To ask the Chancellor of the Exchequer, what recent assessment has he made of the impact on (a) merchants and (b) consumers of the fees levied on businesses for accepting payment card transactions.
To ask the Chancellor of the Exchequer, what assessment he has made of the impact on (a) merchants and (b) consumers of the payment card scheme fee increases since 2014.
To ask the Chancellor of the Exchequer, what assessment he made of the impact on (a) merchants and (b) consumers of the payment card interchange fee increases announced by Visa and Mastercard as a result of the UK leaving the EU.
To ask the Chancellor of the Exchequer, what steps the Government has taken in response to the joint call of business organisations the British Retail Consortium, British Independent Retailers Association, Association of Convenience Stores, Federation of Small Business and UK Hospitality last year to tackle excessive card costs.
The Payment Systems Regulator (PSR) was established in 2015 with statutory objectives to promote competition, innovation and the interests of service users in payment systems, including card payment systems, with powers of supervision and enforcement in support of these objectives.

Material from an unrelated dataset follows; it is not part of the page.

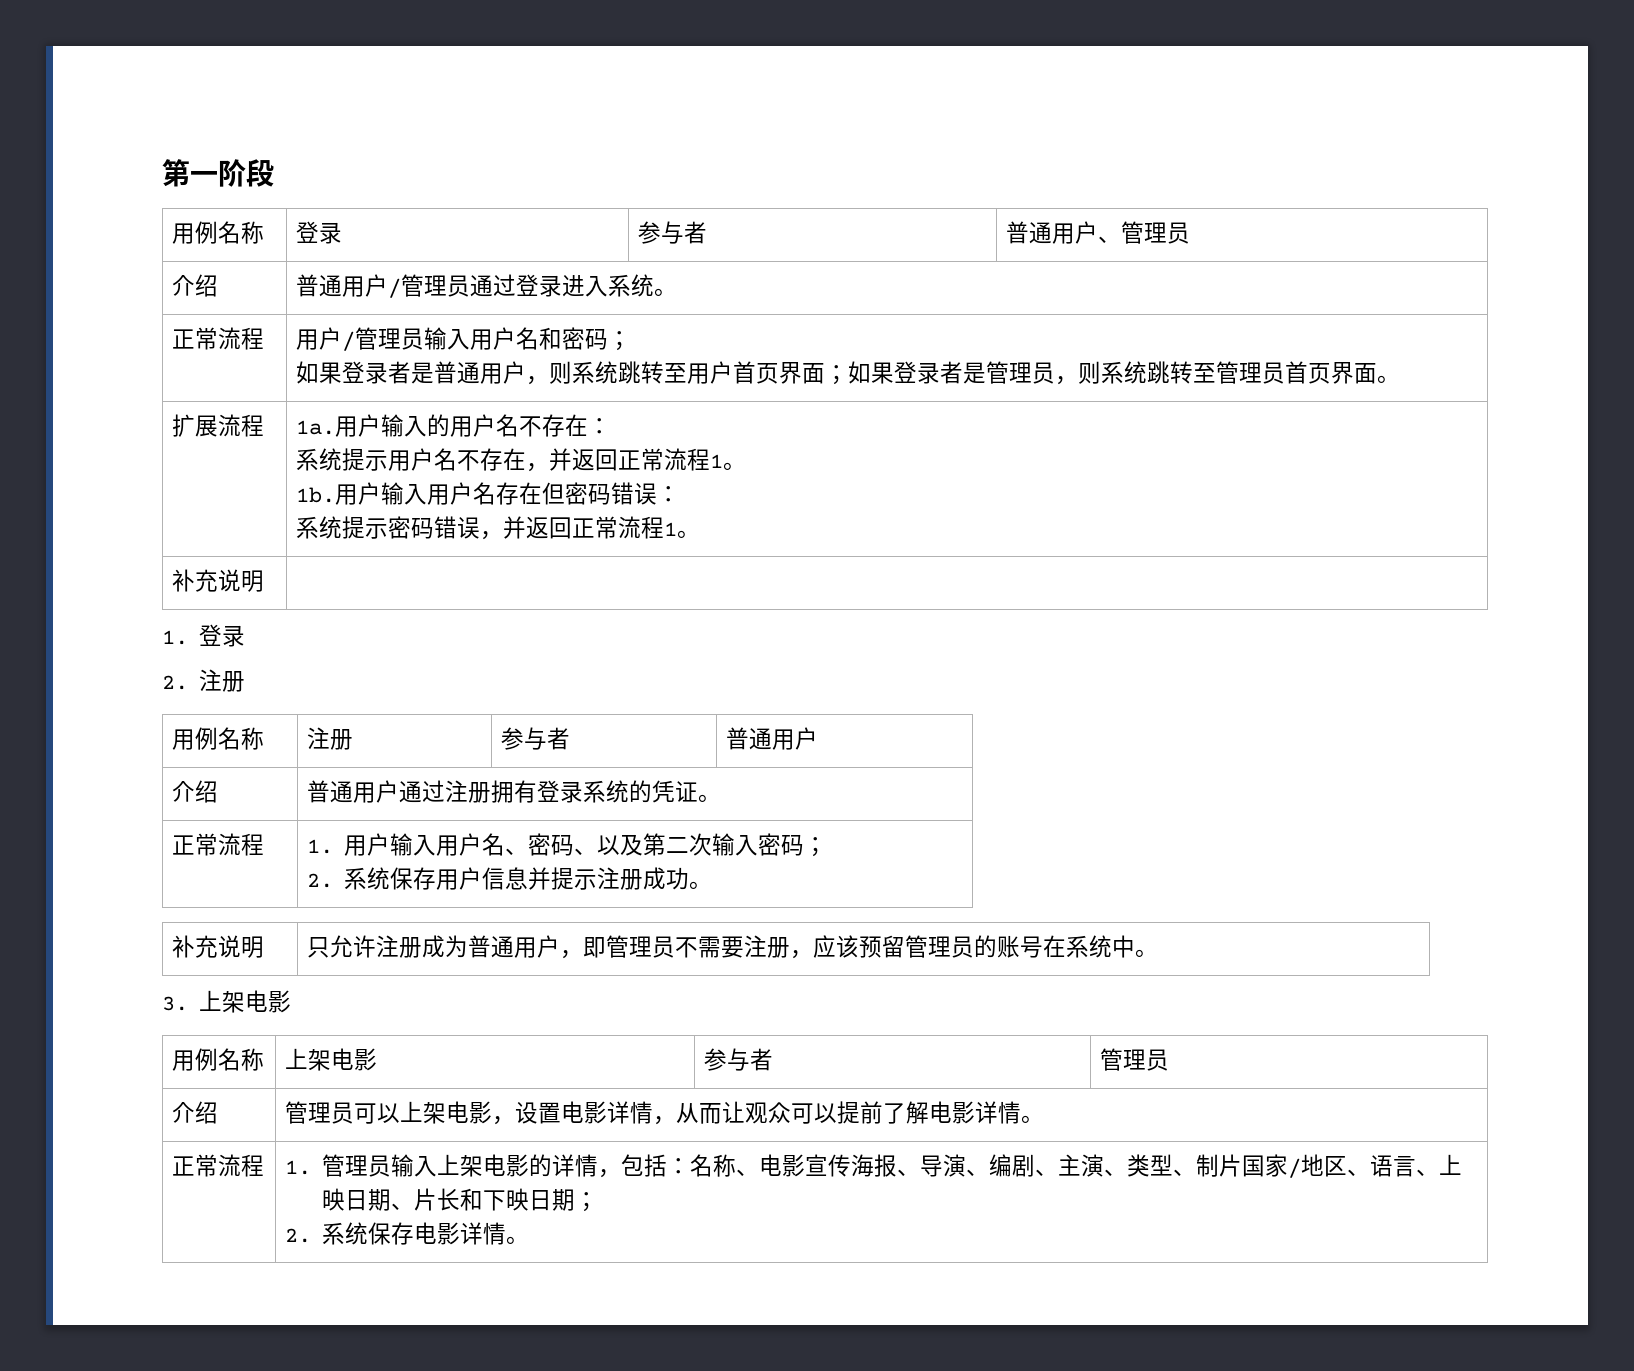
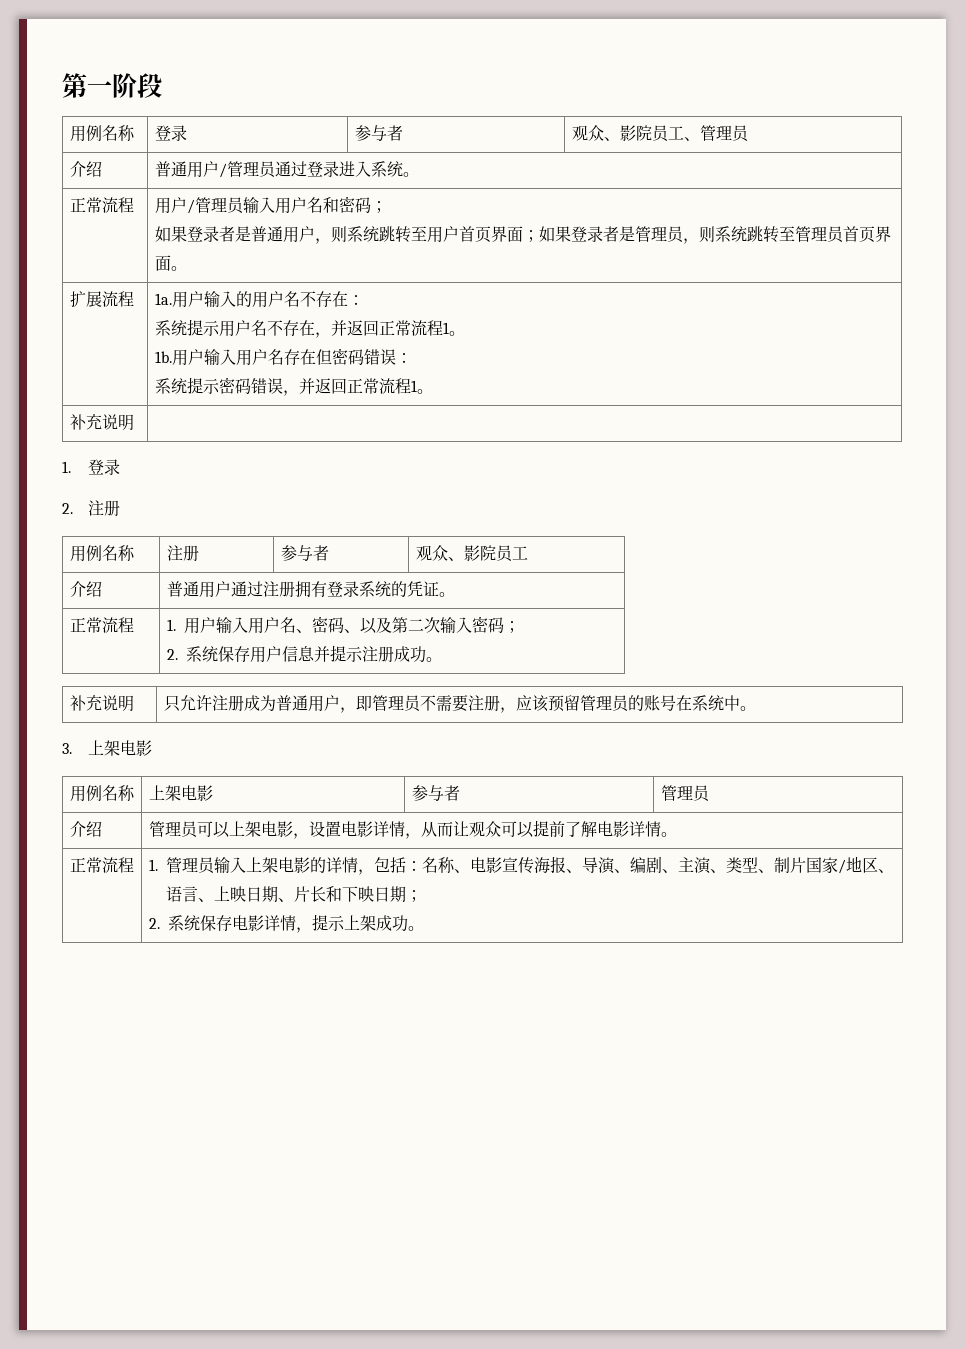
[1005,221,1098,244] 普通用户 -> [571,125,684,142] 观众、影院员工
[725,727,818,750] 普通用户 -> [415,545,528,562] 观众、影院员工
(506, 1233) none -> [295,914,408,933] ，提示上架成功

With regards to the cost of card payments, the PSR is currently carrying out a market review into card acquiring services. Its review is examining how effectively competition is working in the provision of these services, including looking at the fees businesses pay, such as card scheme and interchange fees, and the quality of service they receive. The interim findings were published on the 15 September. The report found that the supply of these services worked well for the largest merchants with annual card turnover above £50 million, but that small and medium-sized merchants and large merchants with annual card turnover up to £50m could make savings by shopping around of negotiating with their current supplier. The PSR is now consulting on the contents of its interim report and has engaged with relevant parties on proposals to help merchants get a better deal on their acquiring services. The Government looks forward to the final report later this year.
With regards to interchange fees, the Government has legislated to ensure that these fees remain capped for UK domestic card transactions, where both the card issuer and acquirer are located in the UK, through the Interchange Fee (Amendment) (EU Exit) Regulations 2019 made under the European Union (Withdrawal) Act 2018. The levels of UK interchange fee caps are at the same levels as before the end of the Transition Period. Any changes in cross-border interchange fees between the UK and EU, as between the UK and other third countries, are a result of commercial decisions by card schemes.
The Government regularly engages with the PSR and other interested parties on these and other issues relating to the regulation of payment systems.